In B2B companies, salespeople are now tasked with analyzing lead data while marketing teams are using customer demographics and social trends to better understand and target their key audience. With the predictive analytical producing insights, it takes expertise and trial and error to understand how to apply them to achieve the goals of your business.
Predictive analytics tools are evolving alongside BI. Companies are developing tools with increased levels of usability and user-friendly interfaces that ease the process of making sense of large volumes of data. They make the large data sets smaller and easier to analyze.
Using data connectors, these tools provide the capability of incorporating data from particular data sets into your business queries. Power BI is Microsoft’s contribution to the growing BI analytical market.
Forrester’s Senior Analyst of B2B Marketing, Allison Snow, has identified three B2B marketing uses of predictive analytics:
1. Predictive scoring
This aids B2B sales and marketing teams to identify the potential customers that would be more likely to become a lead. This helps teams to prioritize their time and effort into generating that lead into a customer.
2. Identification models
These models use existing customers as a basis for building a profile of future prospects. It works on the presumption that if existing customers have purchased the product or use your service and are satisfied, that individuals with similar demographics could be identified as potential customers.
3. Automated segmentation
Personalization is becoming an important component of digital selling. Segmenting consumers by needs, business size, and your business goals can shape your marketing strategy, and it is made a lot easier using automated segmentation. Sales and marketers can now develop personalized messages to target potential consumers’ interests and company goals.
Direct marketing is the most common, and perhaps one of the easiest, applications of predictive analytics. Direct marketing is, essentially, one-on-one marketing. This consists of contacting customers through emails, text messages, direct messaging, and paper mail.
The most popular form of direct marketing is email and it is remaining a valuable communication tool between B2B business and buyers.

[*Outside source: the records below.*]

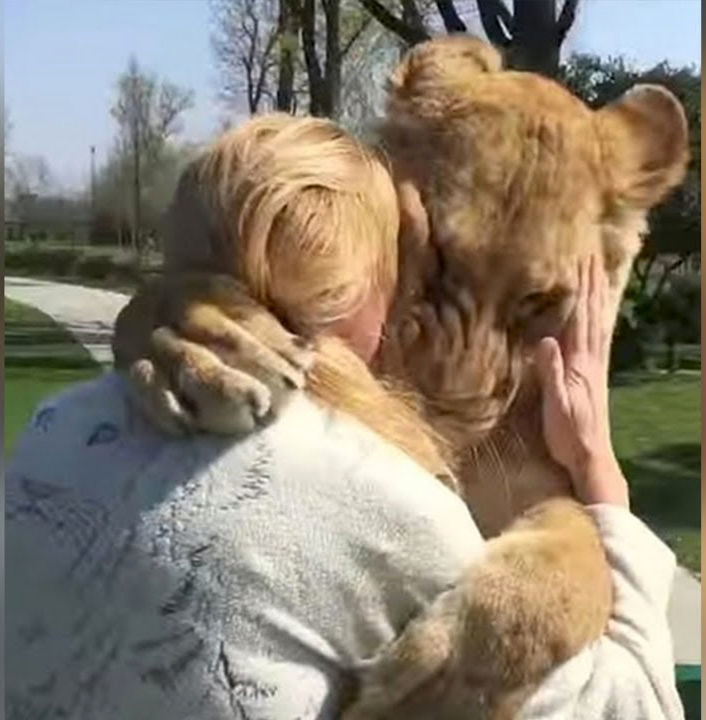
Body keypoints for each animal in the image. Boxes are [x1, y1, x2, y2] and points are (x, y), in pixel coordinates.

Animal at [113, 38, 684, 720]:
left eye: (540, 301)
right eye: (434, 250)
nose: (448, 404)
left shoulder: (547, 482)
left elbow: (585, 552)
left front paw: (434, 689)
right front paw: (213, 340)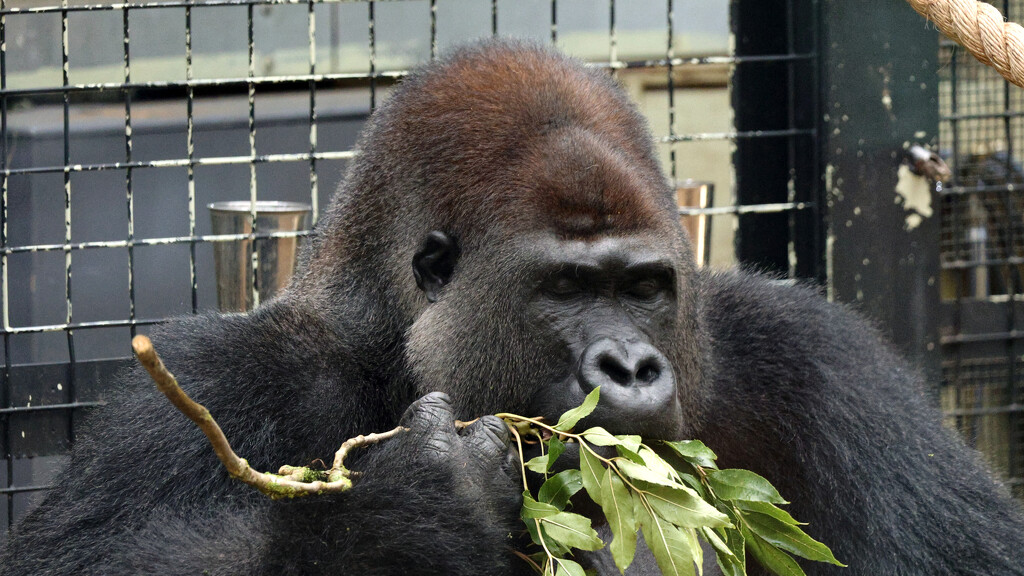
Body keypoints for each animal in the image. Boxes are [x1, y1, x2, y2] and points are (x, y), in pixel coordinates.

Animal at [2, 40, 1024, 573]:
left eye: (644, 287)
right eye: (564, 289)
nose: (629, 366)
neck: (390, 347)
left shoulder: (816, 360)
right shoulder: (218, 376)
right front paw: (401, 514)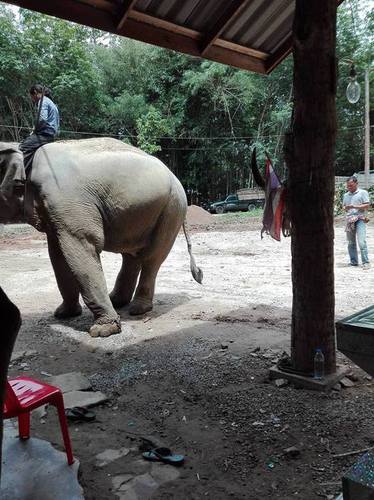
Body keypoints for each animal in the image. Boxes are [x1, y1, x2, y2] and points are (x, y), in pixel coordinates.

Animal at [0, 139, 202, 338]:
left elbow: (82, 246)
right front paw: (64, 314)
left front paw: (103, 331)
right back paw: (117, 301)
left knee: (152, 258)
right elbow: (57, 254)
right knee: (132, 256)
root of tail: (175, 178)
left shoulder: (67, 203)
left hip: (171, 209)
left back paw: (137, 309)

A B2B business’ mailing list continues to be a valuable resource for marketing campaigns, and applying predictive analytics to already existing practices are easy. Email marketing allows you to control the message and understand exactly what content is going out at what time and to whom. Trying and testing different variations of your emails to consumers can provide insights into what works the best with your particular audience.
Email services often have their own software for testing capabilities. This software can tell you what worked best, and whether the different trends are meaningful or just a case of everyday variation. This is where predictive analysis comes in. Knowing what variations worked best in the past can influence your future emailing decisions and prevent you from using methods that do not work. The best results come from constant improvements and variation.
For a B2B business that strives to be successful in their digital selling strategies, predictive analytics are essential. While it can seem daunting dealing with large amounts of numbers and trying to make meaningful predictions before implementing the findings towards your marketing strategies, doing so will only improve the experience for your customer and your business.
Business intelligence tools are being implemented by B2B businesses to aid in their data analytics journey and are looking to increase in popularity over the coming years. Directive marketing can be a great induction into the predictive analytics era for start-ups. Every B2B company has email and the majority of email services have these testing capabilities already implemented.
The digital era of data and AI isn’t going anywhere. So, if you’re not already embracing it, take the plunge!